My sources say that not only is nobody subscribing to the website, but subscribers to the paper itself--who have free access to the site--are not going beyond the registration page. It's an empty world.

Why would writers want to write for The Times if their work is not going to be read? Some might feel that Murdoch is the "last best hope for getting us paid for our labors" but writers want to be read; as Wolff points out, readers are the "real currency" of writers. Will the paper become irrelevant in a world of free news? The Wall Street Journal is behind a partial paywall and seems to be profitable, but the Journal occupies a very special niche with few real competitors. Can The Times make that claim? What implications does Murdoch's experiment with The Times have for The New York Times, which plans to erect its paywall in 2011? Murdoch's goal seems to be to protect the market for the print newspaper, but hasn't that train already left the station?

Tuesday, January 26, 2010

Thirty-five Subscribers

We have blogged recently about the decision by The New York Times and other newspapers to put their content behind pay walls.
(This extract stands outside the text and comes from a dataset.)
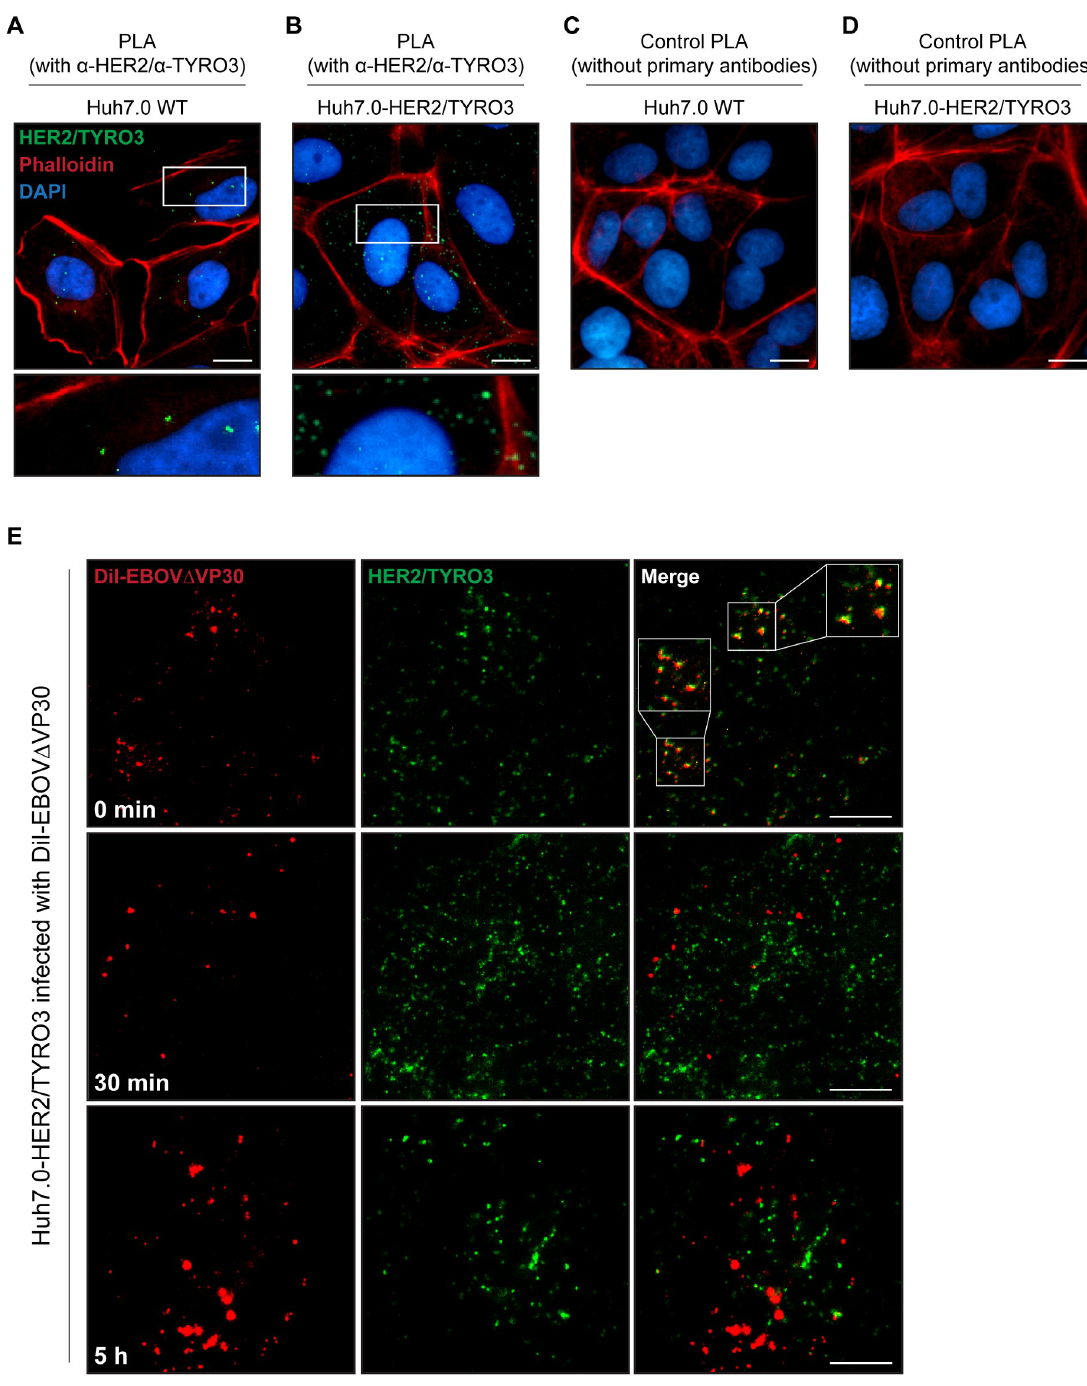
Fig 7. Localization of EBOV Δ VP30 particles with the HER2/TYRO3 complex. Interaction between HER2 and TYRO3 in Huh7.0 WT cells (A and C) and the Huh7.0 stable cell line that overexpress both HER2 and TYRO3 (B and D). HER2/TYRO3 complexes (green) were visualized by PLA using specific antibodies (A and B). Actin and nuclei were visualized with Phalloidin (red) and DAPI (blue), respectively. The enlarged images corresponded to the boxed areas shown under the original images. Scale bars, 20 μ m. (E) EBOV Δ VP30 particles (red) and HER2/TYRO3 complexes (green) in the Huh7.0 HER2/TYRO3 cell line infected with DiI-labelled EBOV Δ VP30 (DiI-EBOV Δ VP30) for 0 min (top panels), 30 min (middle panels), or 5 h (bottom panels). HER2/TYRO3 complexes were visualized by PLA using specific antibodies. The enlarged images corresponded to the boxed areas shown under the original images. Scale bars, 20 μ m.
The justification for this move is to generate revenue that will pay for high-quality news operations; the newspaper management states that they cannot afford to give away their content. They might want to take a look at Newsday, the Long Island daily that put its website behind a pay wall in late October. The New York Observer ran a trenchant article about the website today. "So, three months later, how many people have signed up to pay $5 a week, or $260 a year, to get unfettered access to newsday.com?" The answer is thirty-five, which represents gross revenues of about $9,000. As web traffic declines, it is likely that advertisers will flee and take their business elsewhere. One of the reasons people might not want to pay to read Newsday online is that the paper is not what it used to be. It once was a respected publication, but now it has no national correspondents or foreign bureaus. Would higher-quality content lead to more subscribers? All eyes will be on the Times when its pay wall goes live next year.

Monday, January 18, 2010

The Times to Erect a Pay Wall

In 2007, The New York Times dropped a pay wall after failing to realize expected revenues. Many online readers breathed a sigh of relief, and continued to enjoy the free online content. Now, however, The Times is planning to "announce the introduction of a so-called 'pay wall' before the much-rumoured launch of Apple's new tablet computer, which is thought to be specially designed for easy newspaper reading, on January 27." This report comes from an article in the Telegraph, a British newspaper. The Telegraph reports that Arthur Sulzberger, Jr., the Times Company chairman, favors "a metered use policy similar to The Financial Times, which allows readers to access some articles for free before they are forced to subscribe." The Financial Times is owned by Rupert Murdoch's News Corporation, as is The Wall Street Journal, which also charges for content. In fact, News Corporation is planning to "introduce charging for all the company's newspaper websites, including The Times, The Sunday Times, The Sun and News of the World. My colleague Vicky Gannon, who sent me the link to the Telegraph article, says it's one thing to charge for The Times, but quite another to charge for The Sun and News of the World, which do not exactly qualify as high-quality content. It looks as if paid access to online newspapers is the wave of the future, and in fact newspapers have to make money from their content if they are survive. Advertising revenues are not enough to sustain a major news-gathering operation. "More than 1,200 news organisations worldwide have signed up with Journalism Online, a new media payment firm whose clients are expected to start rolling out fees soon." It's hard to imagine that most people are going to pay for subscriptions to more than one or two newspapers, making it inevitable that some newspapers will simply not be competitive in the online environment.